🤖 AI Summary
To address the challenges of scarce annotations and difficult cross-modal alignment in underwater scene semantic understanding, this paper introduces the first vision-language foundation model tailored for marine domains. Methodologically, we propose an unsupervised image–text alignment framework; design a learnable prompt-guided progressive visual encoder and a vision-enhanced language encoder; and integrate contrastive pretraining, prompt-driven ViT feature aggregation, and vision-guided language modeling. We further construct a large-scale heterogeneous underwater image–text dataset comprising 2 million pairs. Evaluated on zero-shot segmentation, classification, detection, and marine organism counting, our model significantly outperforms state-of-the-art methods, enhancing both robustness and interpretability. Additionally, we establish the first comprehensive underwater multimodal benchmark for joint evaluation across diverse tasks.
📝 Abstract
The preservation of aquatic biodiversity is critical in mitigating the effects of climate change. Aquatic scene understanding plays a pivotal role in aiding marine scientists in their decision-making processes. In this paper, we introduce AquaticCLIP, a novel contrastive language-image pre-training model tailored for aquatic scene understanding. AquaticCLIP presents a new unsupervised learning framework that aligns images and texts in aquatic environments, enabling tasks such as segmentation, classification, detection, and object counting. By leveraging our large-scale underwater image-text paired dataset without the need for ground-truth annotations, our model enriches existing vision-language models in the aquatic domain.

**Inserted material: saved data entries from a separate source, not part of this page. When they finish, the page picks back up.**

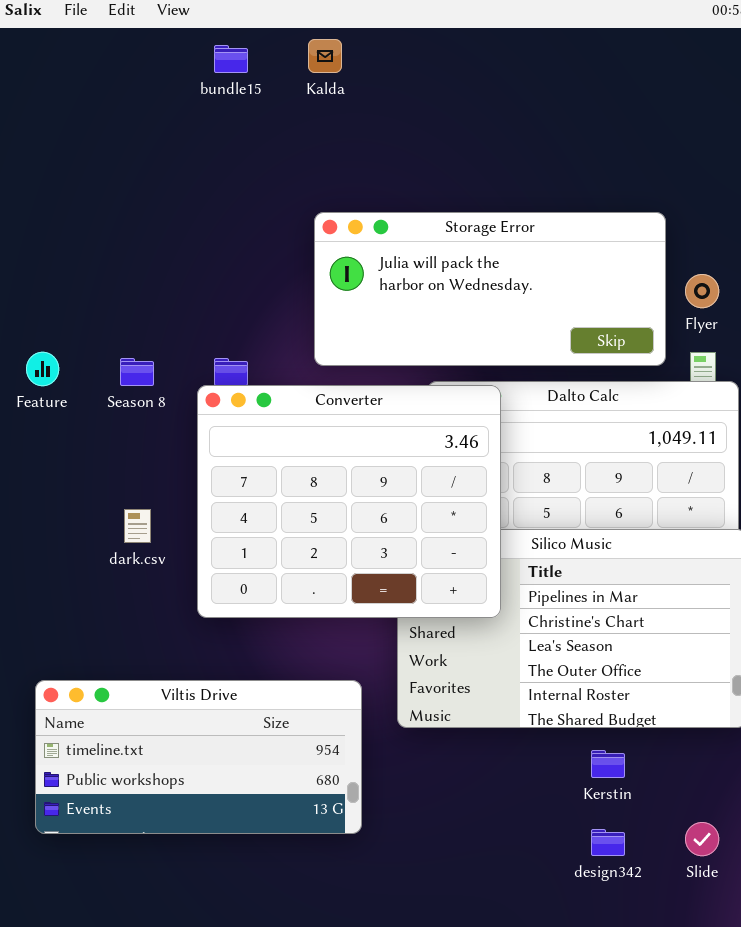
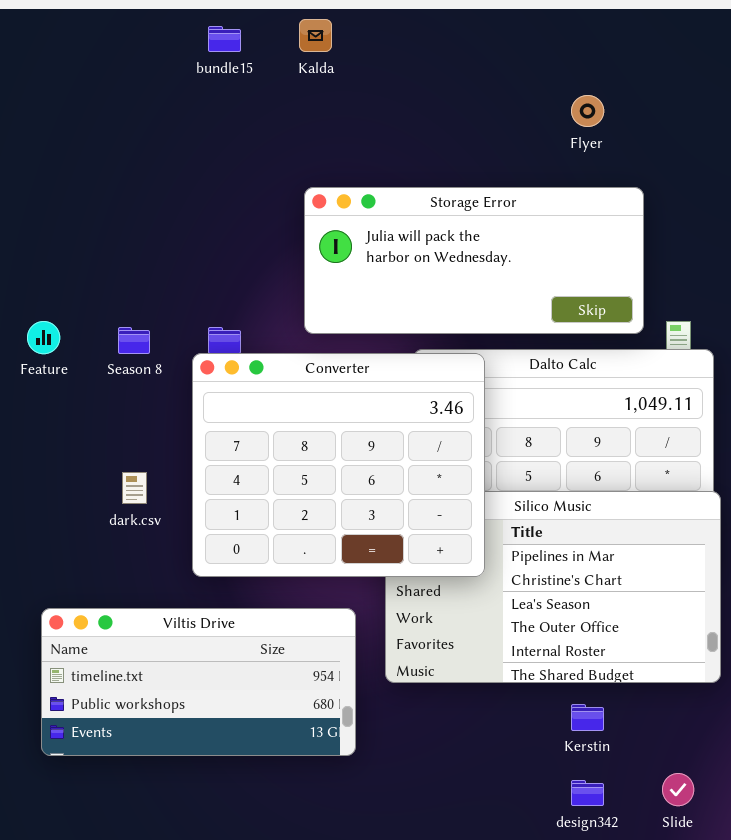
Flyer: [685,274,719,308] -> [571,95,604,127], moved
Viltis Drive: [35,680,362,834] -> [41,608,356,756], moved

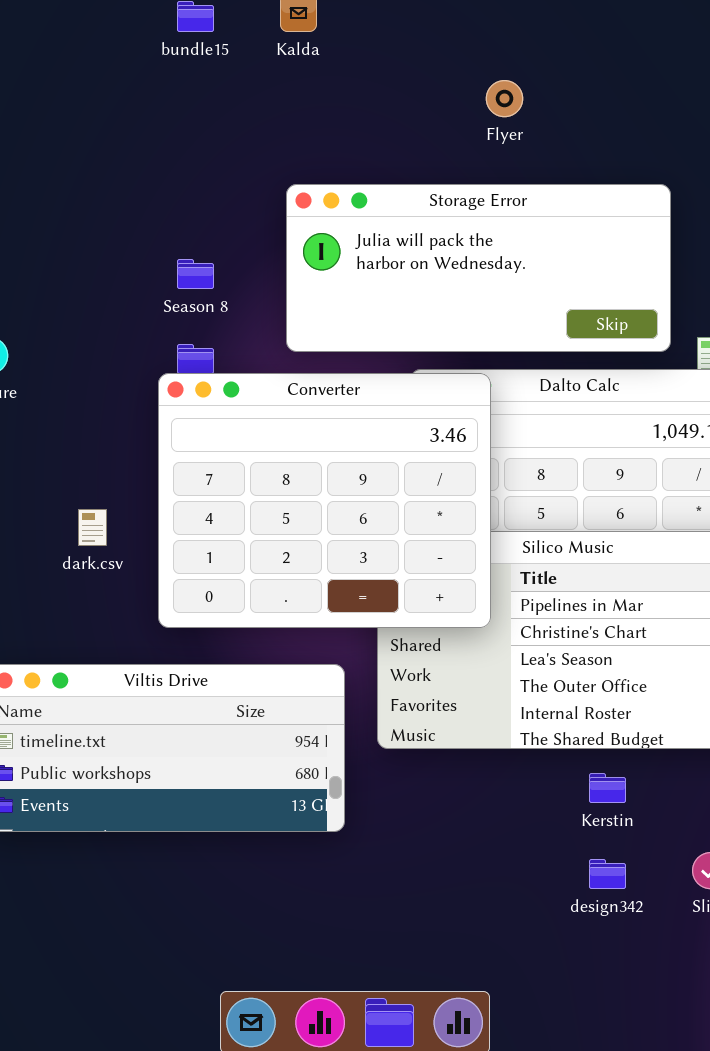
Flyer: [571,95,604,127] -> [486,80,523,117], moved
Season 8: [118,327,150,354] -> [177,259,214,289], moved

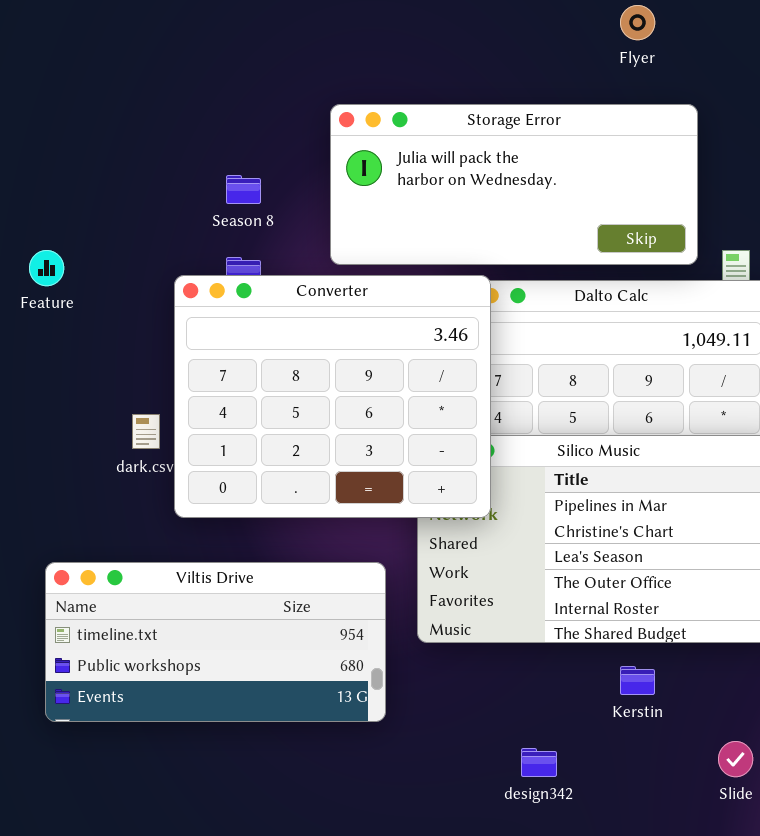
Flyer: [486,80,523,117] -> [620,5,655,40], moved
Converter: [158,373,491,628] -> [174,275,491,518], moved
design342: [589,859,626,889] -> [521,748,557,777], moved

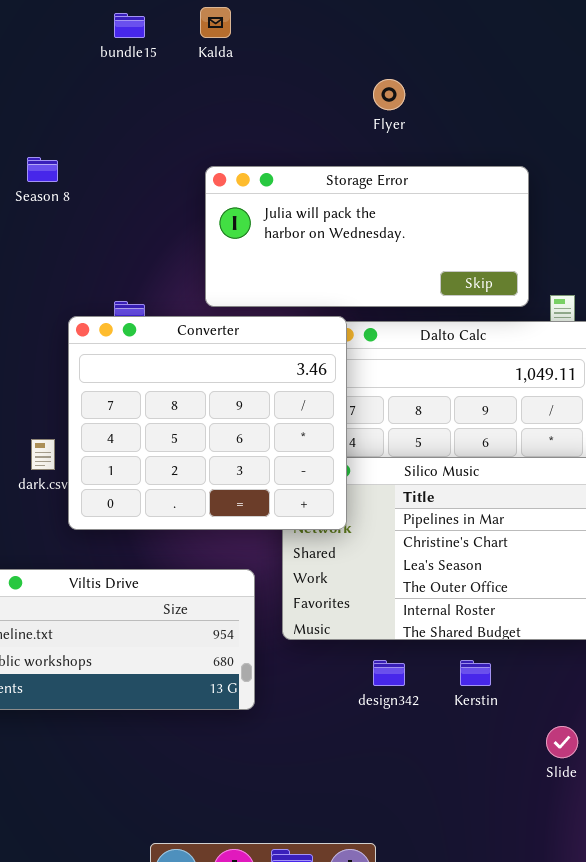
Flyer: [620,5,655,40] -> [373,79,405,110], moved
Season 8: [226,175,261,204] -> [27,157,58,182], moved
design342: [521,748,557,777] -> [373,660,405,686], moved

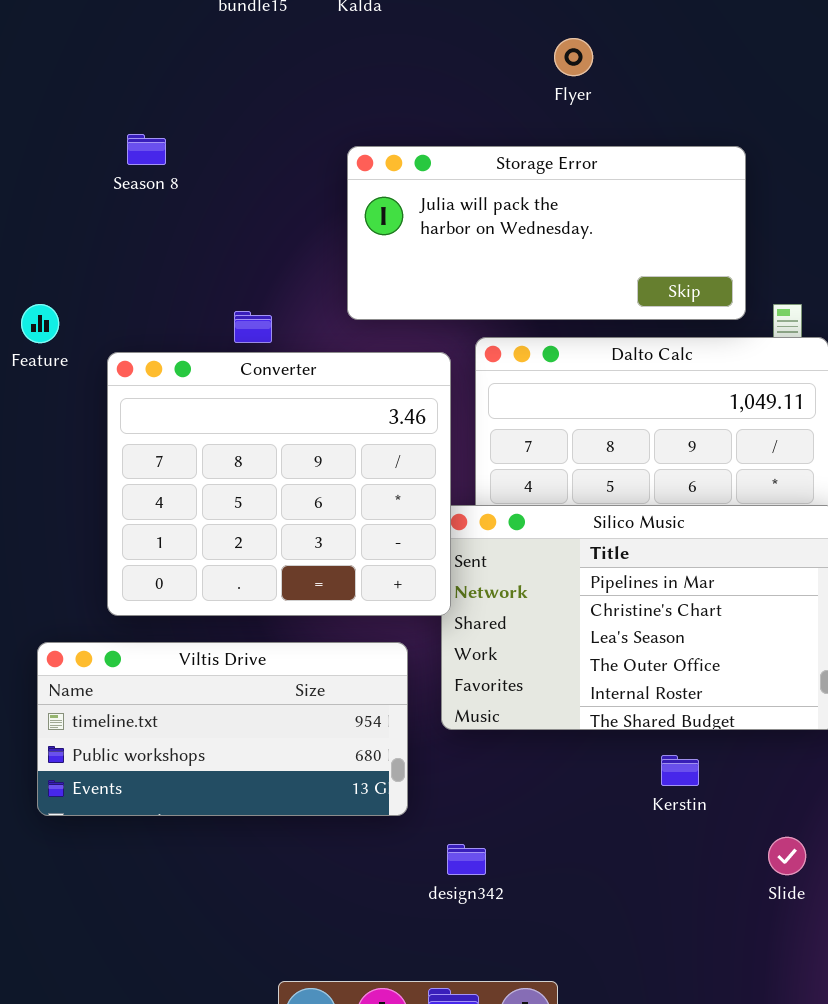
Converter: [68,316,347,530] -> [107,352,451,616], moved
design342: [373,660,405,686] -> [447,844,486,875], moved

For this purpose, we construct a 2 million underwater image-text paired dataset using heterogeneous resources, including YouTube, Netflix, NatGeo, etc. To fine-tune AquaticCLIP, we propose a prompt-guided vision encoder that progressively aggregates patch features via learnable prompts, while a vision-guided mechanism enhances the language encoder by incorporating visual context. The model is optimized through a contrastive pretraining loss to align visual and textual modalities. AquaticCLIP achieves notable performance improvements in zero-shot settings across multiple underwater computer vision tasks, outperforming existing methods in both robustness and interpretability. Our model sets a new benchmark for vision-language applications in underwater environments. The code and dataset for AquaticCLIP are publicly available on GitHub at xxx.